As the British and Irish Lions are finding out, an international Rugby Test series is the most unforgiving environment. One nil down in a three match series, they simply have to win in Wellington. But what makes Test series so special, and why are they so intense?
Incomparable to Other Sports
Cricket has the most comparable international schedule, with the top tier nations rotating around the globe in Test series. However with three different formats of the game the teams can be playing each other multiple times a week. This arguably dilutes the rivalry and occasion of the clash. The most celebrated Test series, The Ashes, consists of five matches so there is some margin for defeat. Also cricket can often end in a draw due to weather so five matches are often needed to ensure a series result.
Over in the Football world there is no equivalent. Countries only compete globally every four years in the World Cup or in non-competitive friendlies. You could argue that Test series are just glorified friendlies but, that would be grossly unfair.

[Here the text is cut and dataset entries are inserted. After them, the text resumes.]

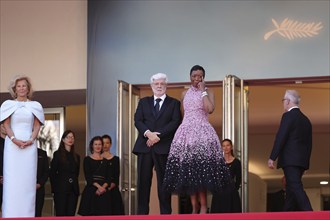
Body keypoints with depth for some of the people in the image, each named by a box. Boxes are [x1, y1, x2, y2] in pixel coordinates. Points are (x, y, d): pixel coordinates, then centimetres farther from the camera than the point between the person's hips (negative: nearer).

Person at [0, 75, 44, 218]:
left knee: (28, 180, -2)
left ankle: (27, 215, -3)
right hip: (12, 145, -1)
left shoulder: (35, 105, 13)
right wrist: (15, 139, -13)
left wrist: (31, 140, -9)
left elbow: (36, 126, 8)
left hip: (29, 145, 1)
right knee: (12, 179, -6)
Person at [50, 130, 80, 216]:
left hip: (73, 190, 4)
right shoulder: (57, 154, 2)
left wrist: (75, 186, 6)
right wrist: (54, 189, -6)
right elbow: (52, 173, -1)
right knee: (61, 214, -6)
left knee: (71, 215, 1)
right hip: (61, 190, -4)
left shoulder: (76, 156, 16)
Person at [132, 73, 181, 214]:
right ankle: (142, 212, 2)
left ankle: (165, 213, 1)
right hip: (145, 145, 2)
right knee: (143, 181, 0)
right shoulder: (143, 102, 17)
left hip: (164, 146, -2)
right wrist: (148, 133, -14)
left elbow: (175, 122, -3)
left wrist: (158, 135, -13)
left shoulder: (174, 103, 10)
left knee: (164, 181, -1)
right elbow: (137, 120, 5)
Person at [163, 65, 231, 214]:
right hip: (186, 132, 3)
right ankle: (194, 206, 0)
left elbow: (210, 109, -11)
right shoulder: (185, 93, 17)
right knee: (187, 170, -3)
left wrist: (203, 91, -6)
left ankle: (203, 206, -10)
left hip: (203, 132, -3)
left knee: (202, 170, -12)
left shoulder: (208, 93, 8)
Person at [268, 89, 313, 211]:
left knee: (296, 187, -14)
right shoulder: (305, 119, 18)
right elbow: (309, 143, 20)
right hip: (302, 160, 8)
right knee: (291, 189, 11)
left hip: (290, 160, -8)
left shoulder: (288, 116, -6)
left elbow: (280, 137, -14)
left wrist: (272, 158, -14)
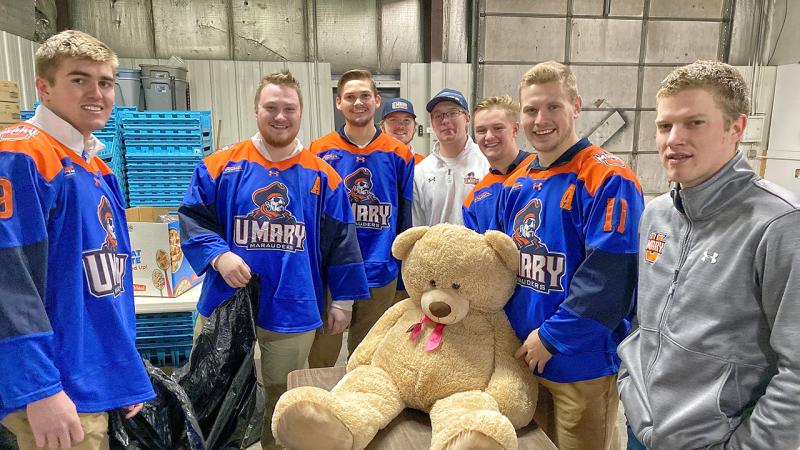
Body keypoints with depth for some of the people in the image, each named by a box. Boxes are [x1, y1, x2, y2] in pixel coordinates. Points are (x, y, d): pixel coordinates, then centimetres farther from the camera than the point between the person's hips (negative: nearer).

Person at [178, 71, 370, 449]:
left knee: (282, 402, 20)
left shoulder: (322, 176, 0)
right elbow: (192, 219, -2)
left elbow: (341, 242, 2)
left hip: (294, 314, 1)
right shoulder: (221, 165, -3)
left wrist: (343, 298, 2)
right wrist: (218, 255, -20)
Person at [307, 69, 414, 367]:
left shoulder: (399, 155, 2)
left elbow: (406, 218, 6)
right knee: (321, 360, 11)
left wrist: (404, 275, 5)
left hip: (381, 275, 1)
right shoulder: (319, 152, -1)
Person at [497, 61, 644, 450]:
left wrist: (551, 336, -18)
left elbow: (610, 276, -22)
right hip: (523, 356, 7)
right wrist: (510, 331, 4)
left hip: (583, 362, -6)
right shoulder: (516, 184, 6)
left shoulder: (607, 180, -16)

International Football consists of one-off matches and the only tour matches/prolonged campaigns, are at major competitions. Therefore teams’ reputations are mainly built on their ability to beat their neighbours or, on the basis of one-off performances once or twice a decade.

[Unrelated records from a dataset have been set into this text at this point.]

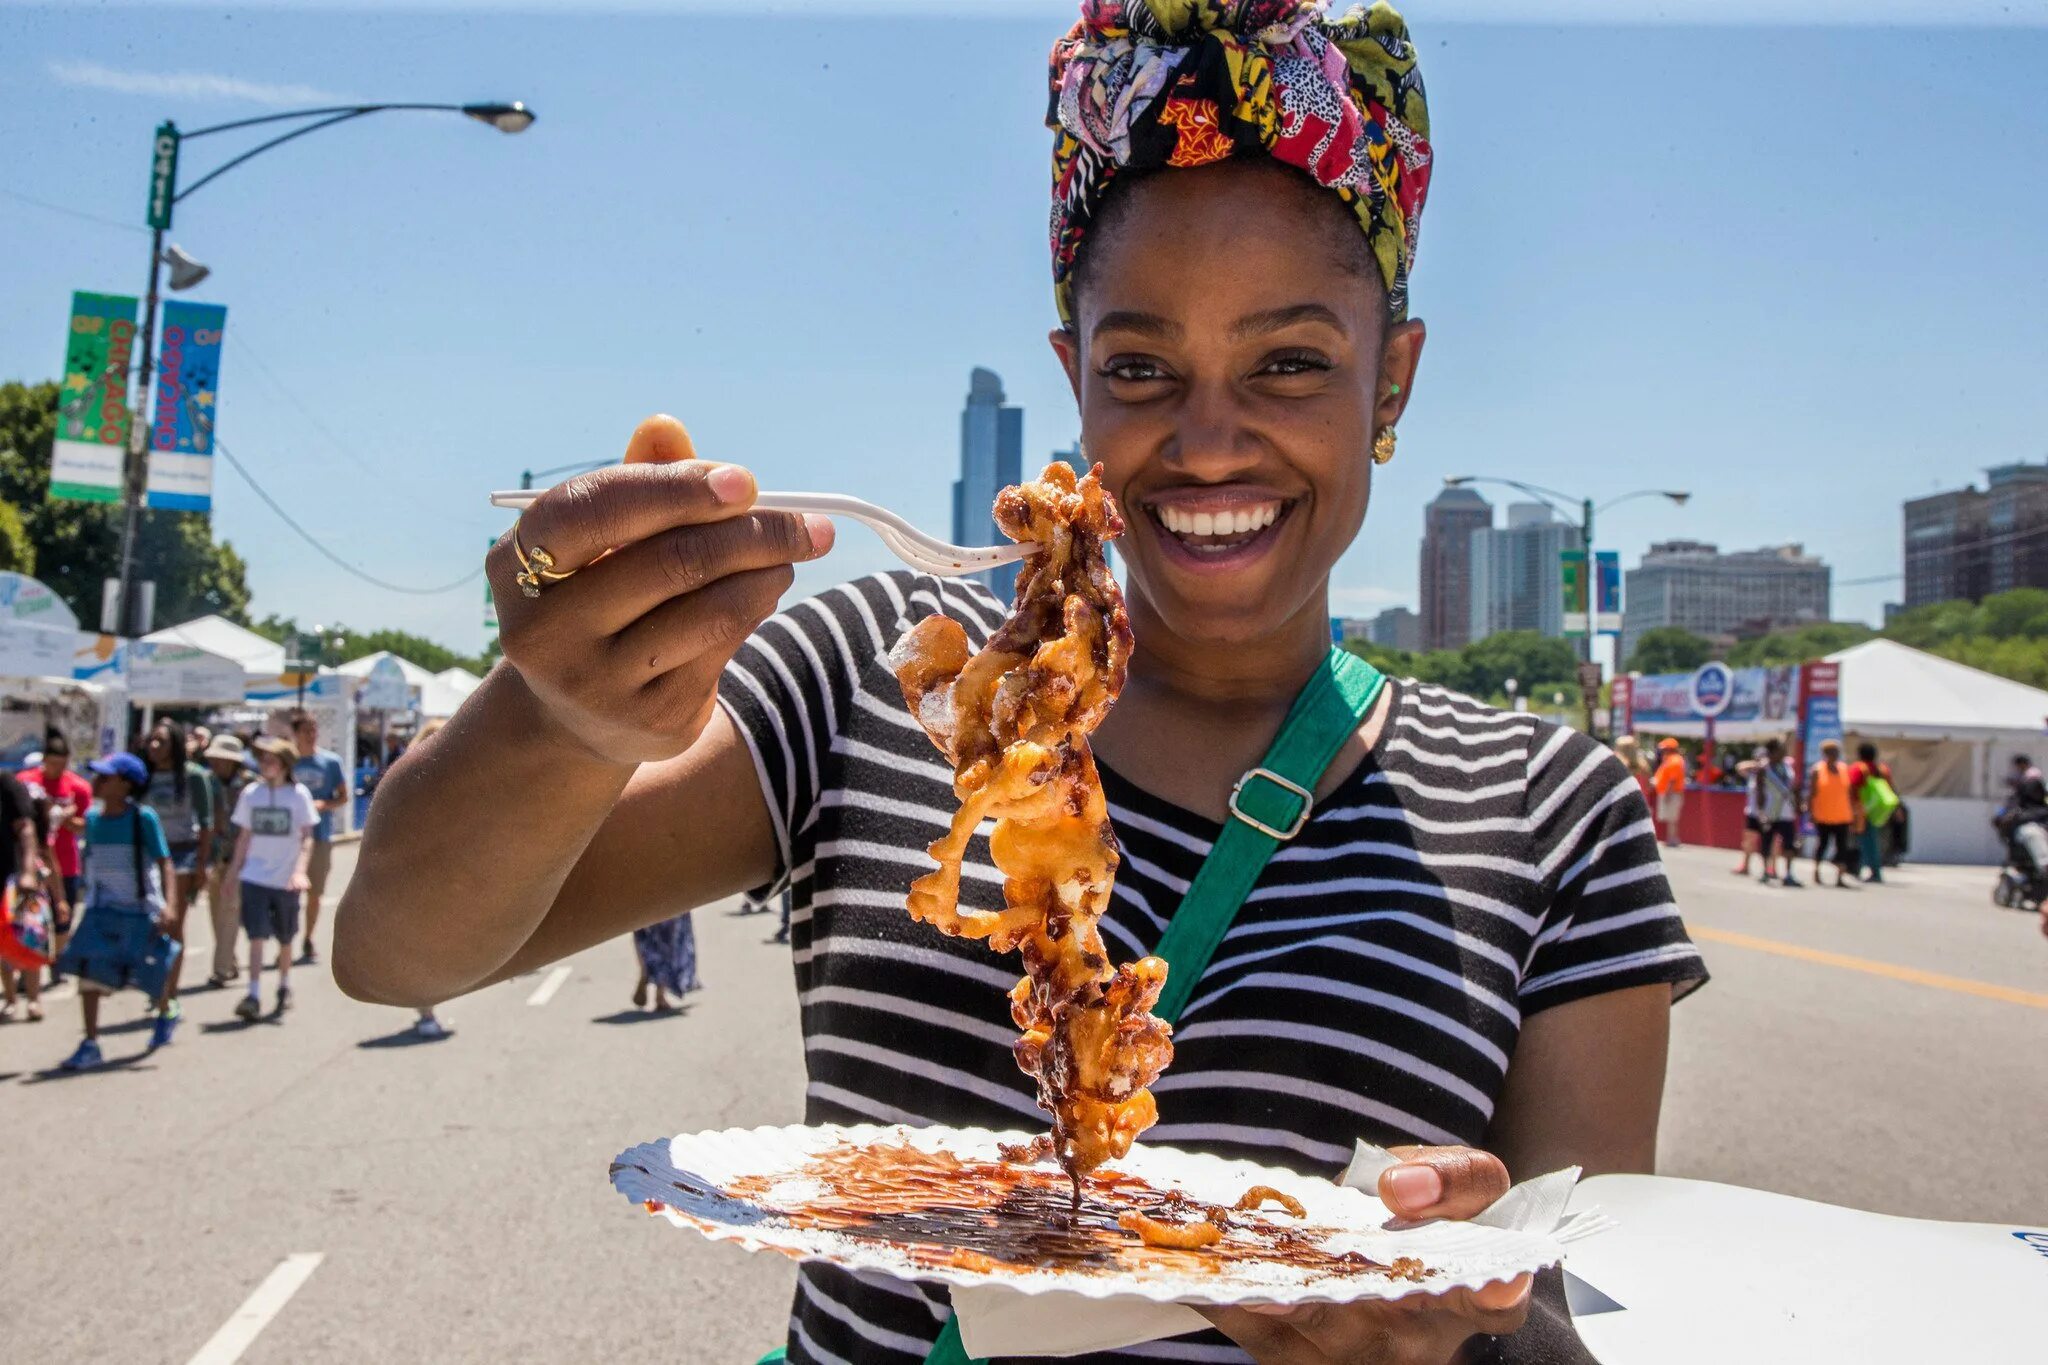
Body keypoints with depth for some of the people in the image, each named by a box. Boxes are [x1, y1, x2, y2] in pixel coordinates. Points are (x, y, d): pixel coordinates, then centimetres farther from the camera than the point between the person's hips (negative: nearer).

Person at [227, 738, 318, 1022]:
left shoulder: (299, 794, -5)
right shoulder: (251, 793, 3)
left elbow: (307, 838, -6)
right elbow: (244, 836, 10)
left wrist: (300, 870, -20)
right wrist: (234, 871, 9)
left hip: (286, 879, -1)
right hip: (255, 876, 1)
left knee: (284, 939, 13)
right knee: (256, 936, -10)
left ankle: (284, 989, 31)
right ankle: (253, 997, -12)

In Rugby, you have to be able to compete with the best at least once a year.
Win or Lose: no Middle Ground
99% of the time, a Rugby match produces a winner or a loser. Therefore a three match series will almost certainly end 3-0 or 2-1. It makes the first Test so important. This allows the media and the marketing teams to build up the hype for the start of the series. We have seen this over the past few months in New Zealand, who only play the Lions every 12 years. The sheer amount of red shirts in Eden Park last Saturday is testament to the spectacle a Test series can be.

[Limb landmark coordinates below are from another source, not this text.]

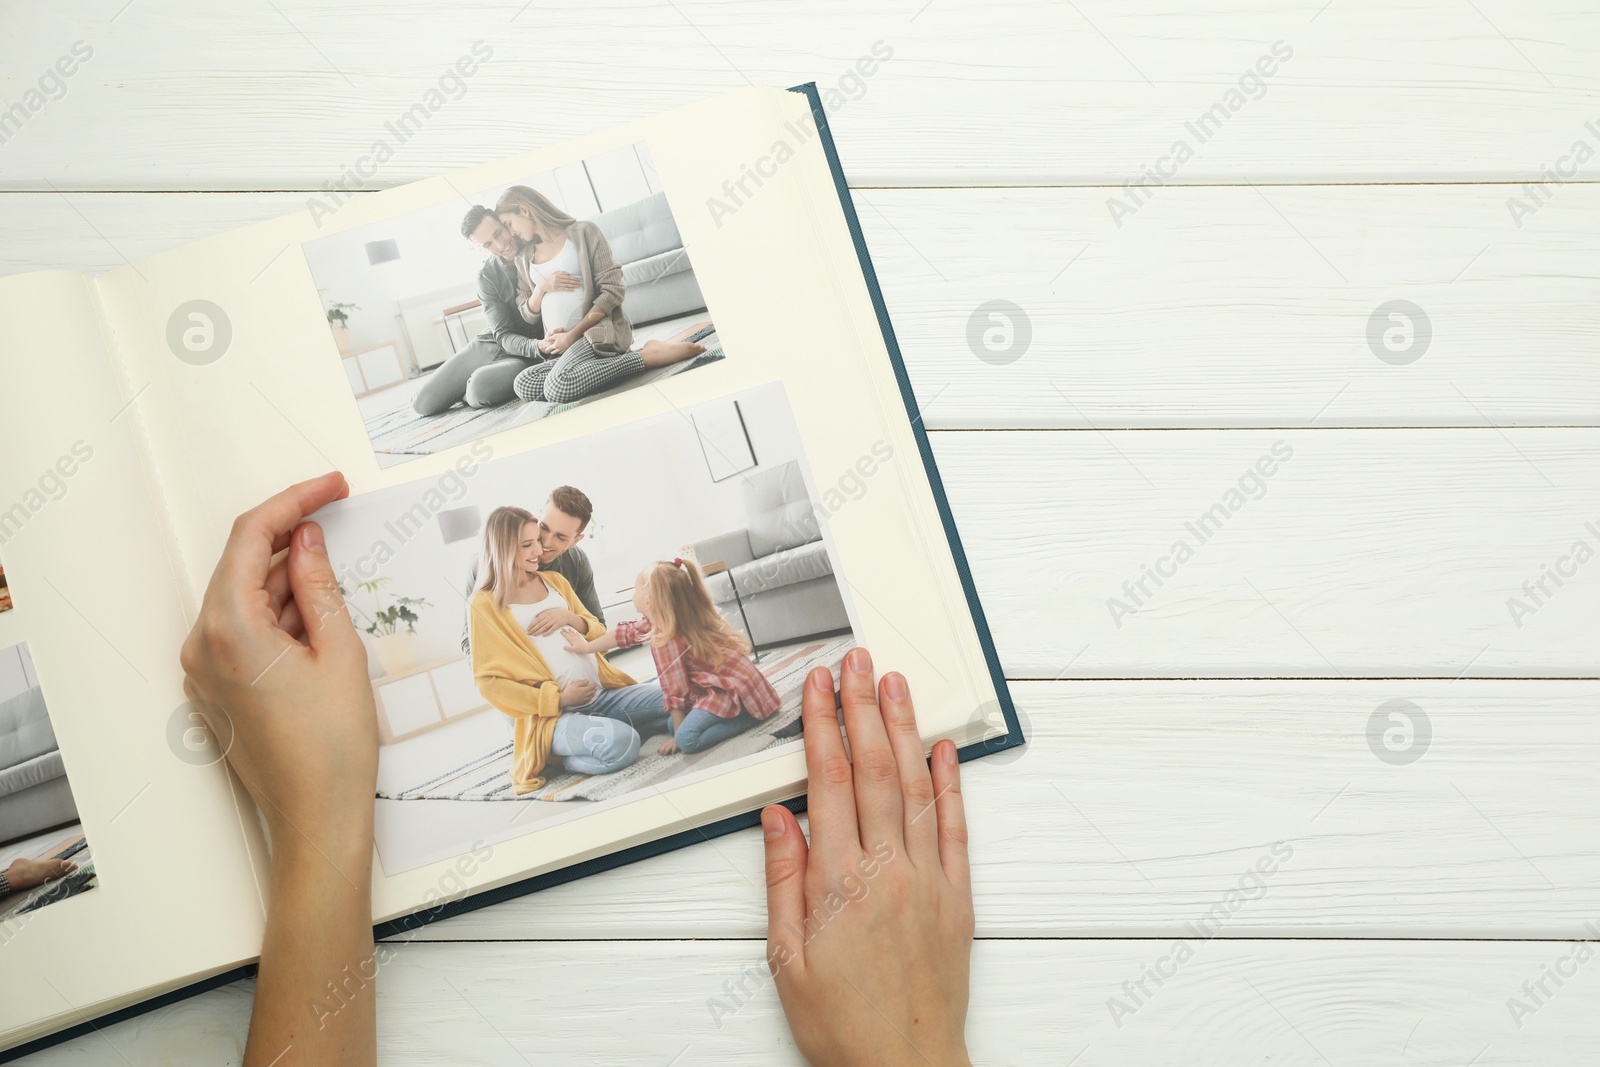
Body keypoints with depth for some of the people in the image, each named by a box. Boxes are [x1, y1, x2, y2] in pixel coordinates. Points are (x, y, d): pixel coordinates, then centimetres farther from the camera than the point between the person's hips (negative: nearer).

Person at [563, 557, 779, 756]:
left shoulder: (665, 639, -20)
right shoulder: (661, 620, 8)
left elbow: (675, 689, -15)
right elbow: (628, 632, 24)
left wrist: (678, 735, -5)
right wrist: (586, 646, 34)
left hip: (734, 689, -10)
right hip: (732, 681, 10)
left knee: (687, 738, -26)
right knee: (674, 724, 13)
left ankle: (745, 717, -14)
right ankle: (740, 713, 6)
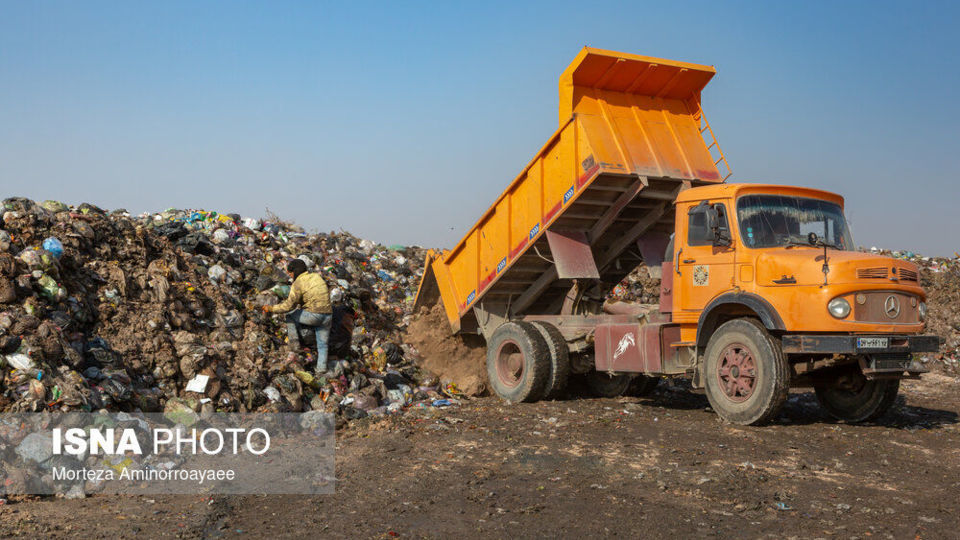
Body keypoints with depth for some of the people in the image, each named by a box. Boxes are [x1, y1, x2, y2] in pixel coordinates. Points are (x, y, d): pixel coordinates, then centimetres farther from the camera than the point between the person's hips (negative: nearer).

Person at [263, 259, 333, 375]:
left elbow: (289, 305, -11)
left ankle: (295, 343, 18)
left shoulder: (297, 284, -7)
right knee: (322, 345, 19)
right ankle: (321, 371, 17)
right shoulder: (317, 277, 14)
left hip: (313, 315, -6)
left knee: (290, 315, 20)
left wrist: (271, 309, -1)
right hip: (327, 316, 6)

Hello from Eden Park. It's fair to say there is s reasonable amount of Lions support here! pic.twitter.com/SlfukqQG79
— Simon Thomas (@simonrug) June 24, 2017
In a World Cup, defeat in the first match does not mean the end of the road as there are four pool matches. What’s more the presence of Tier 2 and 3 sides mean this stage of the tournament is not intense for the top countries.
Note: there have been drawn series. Whether by chance or accident, a draw can mean the difference between depriving a rival of holding a Cup. Australia have come close to winning back the Bledisloe Cup, but a drawn game still favours the ‘holder’ of the silverware.
The ‘head-to-head’ Tour Experience
While a Rugby World Cup is a fantastic festival that brings supporters together from around the world, the head-to-head tour still holds an individual atmosphere. The International schedule normally pits Northern Hemisphere against Southern Hemisphere, where rivalries like Australia vs England attract large numbers of travelling support.
Therefore for the home team, they have to ‘up their game’ to meet the challenge. In comparison the travelling side is motivated by wanting to reward the fans present, and cause an upset or continue a proud history/winning record.
Even when there are ‘dead rubber’ matches the pride factor provides enough motivation for an entertaining and competitive spectacle; example of England’s tour of Australia last year, where the third Test finished 44-40 to England. The chance to whitewash their rivals was golden, and Australia certainly didn’t let that happen without an almighty fight.
Looking at the current British and Irish Lions series, they would be extremely disappointed with a whitewash defeat that their first Test performance wouldn’t merit. If defeated on Saturday you can bet they will still go all out to win the final Test, as will New Zealand.
As World Rugby looks to grow the game further, it is clear that international rugby Test series are going nowhere. How the rugby calendar will expand in light of player welfare concerns is another matter, but Test series certainly have their place in the sport for many years to come.